A democratização do acesso à cultura no Brasil
Enviada em 20/09/2021
É assustadora a revelação dada pelo Instituto Brasileiro de Geografia e Estatística, segundo o qual 44% dos pretos e pardos vivem em cidades sem cinemas, contra 34% da população branca; 37%, em cidades sem museus, contra 25% dos brancos. Isso tem ligação direta com a democratização do acesso à cultura no Brasil, mostrando o contrário do que é dito na lei; de acordo com a declaração dos direitos humanos, “toda a pessoa tem o direito de tomar parte livremente na vida cultural da comunidade”; sobretudo em relação à infraestrutura e aos entraves financeiros.
A democratização do acesso à cultura no Brasil, pode ser, muitas vezes um problema de infraestrutura. Muitas cidades não têm salas de cinemas, teatros, museus. Principalmente quando se trata da periferia, onde fica afastada das atrações do centro da cidade. O Brasil já teve cerca de 6.000 salas de cinema, mas atualmente são apenas cerca de 200 salas concentradas em áreas de maior poder aquisitivo. Mudar este cenário é democratizar o acesso à cultura.

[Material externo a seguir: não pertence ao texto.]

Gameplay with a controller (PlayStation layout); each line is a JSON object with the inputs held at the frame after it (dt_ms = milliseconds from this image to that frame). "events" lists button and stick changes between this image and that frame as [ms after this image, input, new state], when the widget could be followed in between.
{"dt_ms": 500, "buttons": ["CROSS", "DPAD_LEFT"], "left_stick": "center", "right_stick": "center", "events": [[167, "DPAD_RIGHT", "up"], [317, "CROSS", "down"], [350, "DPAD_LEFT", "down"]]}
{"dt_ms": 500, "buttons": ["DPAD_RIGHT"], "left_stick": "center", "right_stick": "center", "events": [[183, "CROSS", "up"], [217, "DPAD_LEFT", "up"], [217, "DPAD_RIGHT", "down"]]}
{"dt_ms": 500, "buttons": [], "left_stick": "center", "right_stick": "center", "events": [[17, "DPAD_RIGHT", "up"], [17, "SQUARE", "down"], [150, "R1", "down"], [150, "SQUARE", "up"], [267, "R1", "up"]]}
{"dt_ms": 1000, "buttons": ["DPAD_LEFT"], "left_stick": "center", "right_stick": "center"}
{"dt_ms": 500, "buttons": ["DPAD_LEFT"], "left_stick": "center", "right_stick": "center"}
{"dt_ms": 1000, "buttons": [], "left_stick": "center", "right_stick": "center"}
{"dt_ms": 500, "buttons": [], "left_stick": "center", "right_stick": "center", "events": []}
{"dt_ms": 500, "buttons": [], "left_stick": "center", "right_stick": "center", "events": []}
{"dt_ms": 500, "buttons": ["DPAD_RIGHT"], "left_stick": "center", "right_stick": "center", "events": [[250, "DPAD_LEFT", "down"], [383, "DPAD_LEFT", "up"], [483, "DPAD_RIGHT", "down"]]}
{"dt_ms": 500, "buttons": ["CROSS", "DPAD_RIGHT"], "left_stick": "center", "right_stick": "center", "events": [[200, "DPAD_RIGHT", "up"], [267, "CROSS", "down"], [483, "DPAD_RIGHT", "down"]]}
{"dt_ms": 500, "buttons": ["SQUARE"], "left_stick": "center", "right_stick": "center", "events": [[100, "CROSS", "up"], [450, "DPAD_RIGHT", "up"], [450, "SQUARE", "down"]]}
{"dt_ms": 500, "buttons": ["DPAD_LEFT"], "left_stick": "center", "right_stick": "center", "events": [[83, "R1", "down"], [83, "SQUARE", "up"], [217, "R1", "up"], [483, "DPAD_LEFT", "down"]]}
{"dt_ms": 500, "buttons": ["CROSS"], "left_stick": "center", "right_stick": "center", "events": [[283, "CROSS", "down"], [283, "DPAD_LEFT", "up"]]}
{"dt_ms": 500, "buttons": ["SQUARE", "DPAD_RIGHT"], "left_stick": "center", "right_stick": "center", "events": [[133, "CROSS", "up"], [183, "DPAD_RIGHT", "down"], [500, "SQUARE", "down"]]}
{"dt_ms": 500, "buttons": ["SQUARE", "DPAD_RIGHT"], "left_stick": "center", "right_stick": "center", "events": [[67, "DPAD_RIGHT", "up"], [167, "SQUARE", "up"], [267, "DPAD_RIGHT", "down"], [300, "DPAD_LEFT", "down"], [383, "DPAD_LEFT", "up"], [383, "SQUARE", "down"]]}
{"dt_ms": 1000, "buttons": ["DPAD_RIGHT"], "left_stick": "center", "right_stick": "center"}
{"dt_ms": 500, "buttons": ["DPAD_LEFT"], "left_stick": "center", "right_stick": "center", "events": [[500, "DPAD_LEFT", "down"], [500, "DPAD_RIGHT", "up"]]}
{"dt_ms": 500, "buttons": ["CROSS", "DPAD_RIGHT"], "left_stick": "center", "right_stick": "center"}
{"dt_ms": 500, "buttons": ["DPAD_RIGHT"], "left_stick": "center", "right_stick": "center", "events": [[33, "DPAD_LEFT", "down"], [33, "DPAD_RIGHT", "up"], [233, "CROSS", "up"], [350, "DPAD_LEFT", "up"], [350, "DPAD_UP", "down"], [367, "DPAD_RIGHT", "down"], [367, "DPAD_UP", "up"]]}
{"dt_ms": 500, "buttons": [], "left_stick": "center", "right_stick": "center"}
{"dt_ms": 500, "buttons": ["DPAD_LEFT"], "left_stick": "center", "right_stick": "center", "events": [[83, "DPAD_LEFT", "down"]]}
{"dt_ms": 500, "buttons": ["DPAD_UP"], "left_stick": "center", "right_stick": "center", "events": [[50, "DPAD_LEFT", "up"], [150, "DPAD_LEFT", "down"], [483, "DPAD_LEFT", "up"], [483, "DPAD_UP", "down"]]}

Além disso, de acordo com o IBGE apenas 13% dos brasileiros vão ao cinema alguma vez no ano; mais de 92% nunca foram a um museu ou exposição de arte e 78% nunca assistiram a um espetáculo de dança, tal questão muitas vezes é pela renda, o dinheiro que a maioria dos brasileiros ganha não sobra para investir na cultura.
Dessa forma, o Governo Federal deve criar mecanismos para a democratização do acesso à cultura no Brasil. Para isso, deve garantir que todos tenham acesso aos meios culturais, tendo acesso a lugares de atividades culturais, acesso financeiro, custo de entrada baixo, além disso pode haver um dinheiro reservado para que as pessoas possam desfrutar dos lazeres culturais. Dessa forma, vai estar sendo cumprido o que diz a lei na declaração dos direitos humanos, onde toda pessoa tem o direito de ter acesso à cultura.